Problem requirements -> The material below has pictures in it. Set down only the lines from the line containing "Figure 8. Main" through the line containing "Fig. 7. Solution of model (3), 600", word for word, and leave the pictures behind.

Information given ->
════════

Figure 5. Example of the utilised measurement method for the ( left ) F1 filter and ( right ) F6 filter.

════════

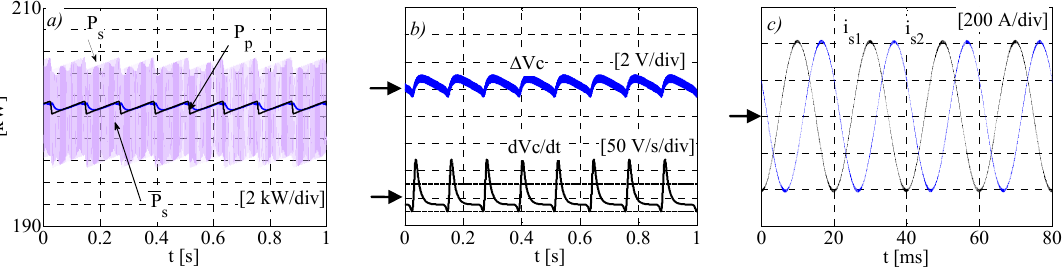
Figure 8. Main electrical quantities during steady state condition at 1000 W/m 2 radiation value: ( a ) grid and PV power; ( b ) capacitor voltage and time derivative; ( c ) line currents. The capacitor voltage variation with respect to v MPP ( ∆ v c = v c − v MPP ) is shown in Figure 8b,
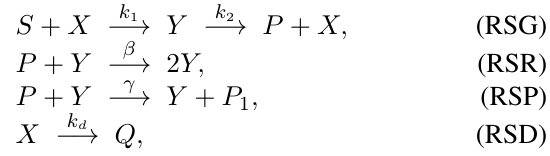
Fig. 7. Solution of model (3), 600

════════

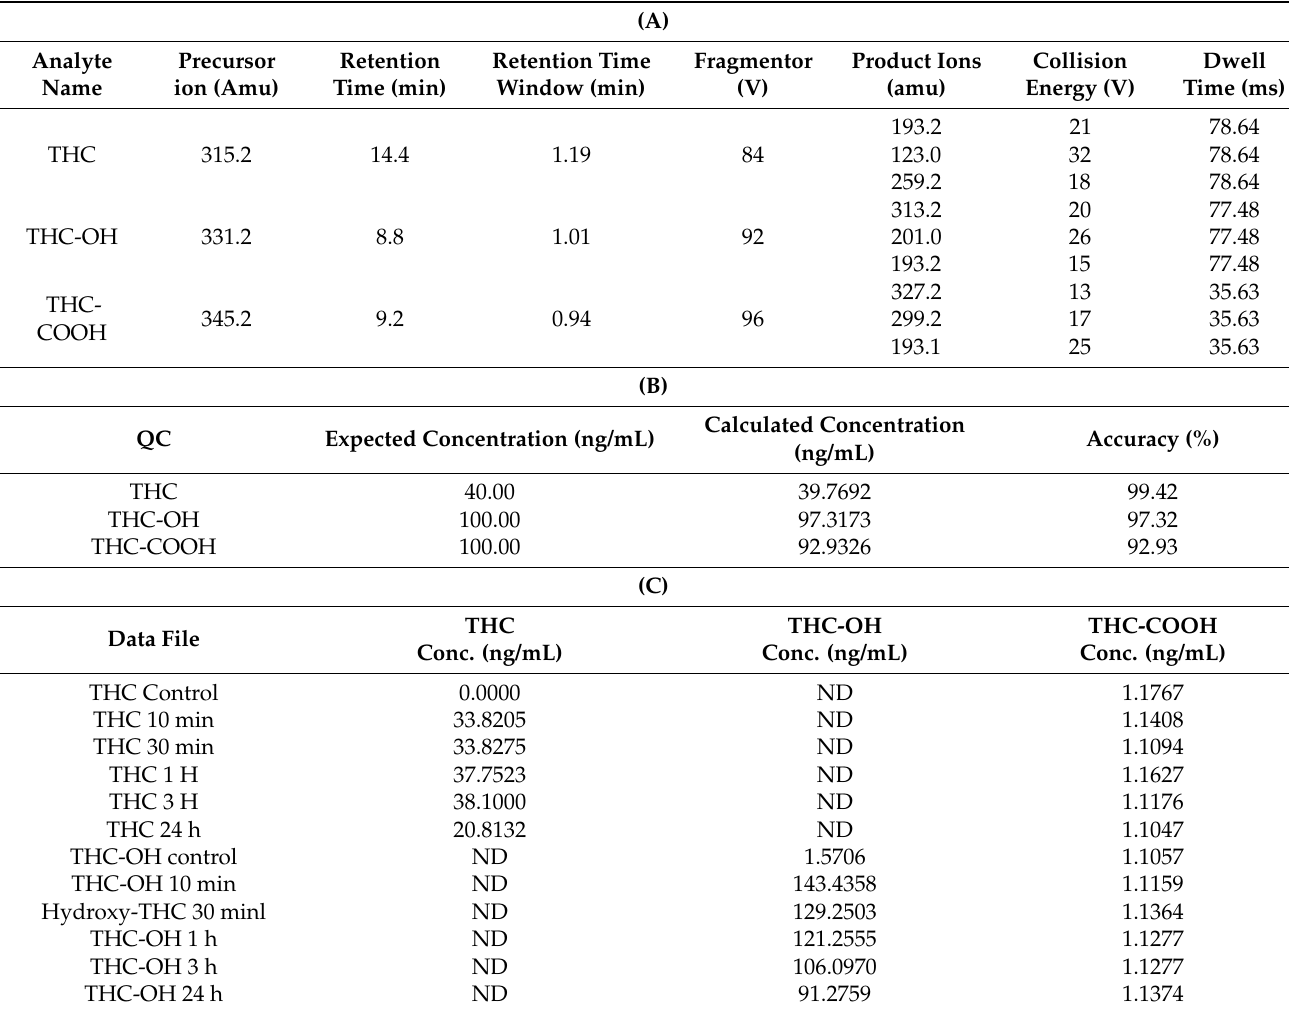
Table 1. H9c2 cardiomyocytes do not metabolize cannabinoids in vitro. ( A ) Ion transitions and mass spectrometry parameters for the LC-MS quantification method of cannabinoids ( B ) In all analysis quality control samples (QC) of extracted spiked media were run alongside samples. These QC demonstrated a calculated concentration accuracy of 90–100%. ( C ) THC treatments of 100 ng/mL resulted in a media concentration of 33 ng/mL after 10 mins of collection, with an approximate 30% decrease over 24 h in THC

════════

Result ->
Figure 8. Main electrical quantities during steady state condition at 1000 W/m 2 radiation value: ( a ) grid and PV power; ( b ) capacitor voltage and time derivative; ( c ) line currents. The capacitor voltage variation with respect to v MPP ( ∆ v c = v c − v MPP ) is shown in Figure 8b,
Fig. 7. Solution of model (3), 600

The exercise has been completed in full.